How far, in fact, does the “I” apply to man?  For an answer to this question let us look into the imperative.  A man is commanded from outside for a longer time in his life than he can dispose of the “I.”  Before we can speak or think, the imperative is aiming at us all the time, by mother, nurse, sisters and neighbors: “Eat, come, drink, be quiet!”  The first form and the permanent form under which a man can recognize himself and the unity of his existence is the imperative.  We are called a Man and we are summoned by our name long before we are aware of ourselves as an Ego.  And in all weak and childlike situations later we find ourselves in need of somebody to talk to us, call us by our name and tell us what to do.  We talk to ourselves in hours of dispair, and ask ourselves: How could you?  Where are you?  What will you do next?  There we have the real man, waiting and hoping for his name and his imperative.  There we have the man on whom we build society….  A man who can listen to his imperative is governable, educatable, answerable.  And when we leave the age of childhood behind us we receive our personality once more by love: “It is my soul that calls upon my name,” says Romeo (p. 7).

Baffled yet?  Perhaps.  Rosenstock-Huessy isn’t the easiest writer to read.

But his point is that we aren’t the kind of person that Descartes and his followers claim we are.  We aren’t primarily minds.  We are not the initiators of our own thoughts, as if our minds are isolated from society and the world and thinking independently.  Nor is it the case that we are because we think.

On the contrary, others come before we do.  Before we can think our own thoughts, we have other people addressing us.  Before we say “I,” they are saying “You” to us.  And above all, God addresses us:

We do not exist because we think.  Man is the son of God and not brought into being by thinking.  We are called into society by a mighty entreaty, “Who art thou, man, that I should care for thee?”  And long before our intelligence can help us, the new-born individual survives this tremendous question by his naive faith in his elders.  We grow into society on faith, listening to all kinds of human imperatives.  Later, we stammer and stutter, nations and individuals alike, in the effort to justify our existence by responding to the call (pp. 10-11).

And so, instead of Descartes’ slogan Cogito ergo sum (“I think; therefore I am”), Rosenstock-Huessy proposes this one: Respondeo etsi mutabor (“I respond although I will be changed”).  We are never “pure thinkers,” independent of the world around us, churning out our own ideas.  Rather, we live in the world and in society and are always responding, and called to respond, even though that means that we also are always being changed, moving into new situations, becoming new people.
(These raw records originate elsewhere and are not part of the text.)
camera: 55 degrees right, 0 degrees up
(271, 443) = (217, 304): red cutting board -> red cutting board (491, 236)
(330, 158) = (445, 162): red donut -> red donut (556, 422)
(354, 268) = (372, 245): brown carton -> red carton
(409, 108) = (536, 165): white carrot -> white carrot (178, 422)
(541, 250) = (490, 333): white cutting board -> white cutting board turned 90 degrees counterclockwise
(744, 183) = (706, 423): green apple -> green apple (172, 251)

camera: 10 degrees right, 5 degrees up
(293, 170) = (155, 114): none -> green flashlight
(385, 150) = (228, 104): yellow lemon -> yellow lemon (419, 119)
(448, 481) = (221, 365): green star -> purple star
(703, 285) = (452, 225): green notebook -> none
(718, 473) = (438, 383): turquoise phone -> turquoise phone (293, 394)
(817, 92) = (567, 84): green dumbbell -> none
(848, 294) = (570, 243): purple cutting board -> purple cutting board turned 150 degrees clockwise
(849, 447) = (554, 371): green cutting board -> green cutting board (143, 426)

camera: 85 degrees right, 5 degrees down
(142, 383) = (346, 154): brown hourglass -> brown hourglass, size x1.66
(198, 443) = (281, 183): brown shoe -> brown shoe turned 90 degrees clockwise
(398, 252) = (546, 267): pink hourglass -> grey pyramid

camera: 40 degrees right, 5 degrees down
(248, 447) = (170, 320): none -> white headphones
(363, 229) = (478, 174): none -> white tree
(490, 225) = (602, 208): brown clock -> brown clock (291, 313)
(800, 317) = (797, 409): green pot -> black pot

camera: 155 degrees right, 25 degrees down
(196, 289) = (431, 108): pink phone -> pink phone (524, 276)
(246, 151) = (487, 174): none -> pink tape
Again, Rosenstock-Huessy isn’t the easiest writer to read, nor is it always clear (to me, at least) exactly what he’s getting at or what the significance of what he’s saying might be.  I’ve heard that he’s worth reading, and so I’m wrestling my way through him, which is actually a lot more fun than it sounds, even when he baffles me.  (I also am an impure thinker.  I am baffled.  But bafflement is part of how God grows us toward wisdom.)

All of which leads up to this, my thankfulness that there are others who have wrestled with Rosenstock-Huessy and who can point out what I may fail to grasp.  So enough of my few quotations from one essay I probably don’t even understand.  On, if you’re interested, to Peter Leithart’s essay on “The Relevance of Eugen Rosenstock-Huessy,” which may whet your appetite more than my comments.

Posted by John Barach @ 2:03 pm | Discuss (2)

2 Responses to “PJL on ERH”

  1. Larson Hicks Says:

    I had the great blessing of taking a class on ERH taught by Dr. Leithart. I feel that the class has had a profound impact on the way I think about a lot of things.
    I’ve posted a paper I wrote that focuses on the chapter you talked about. Not my finest work by any means, but I try to unpack some of ERH’s ideas concerning liturgy and rationalism (I tie in sports at the end as kind of a afterthought).


    Anyways – enjoy.

    Larson Hicks
    Ruminations of Hicks

  2. John Barach Says:

    Thanks, Larson. Just starting to dabble in ERH myself, so I welcome any pointers I can get!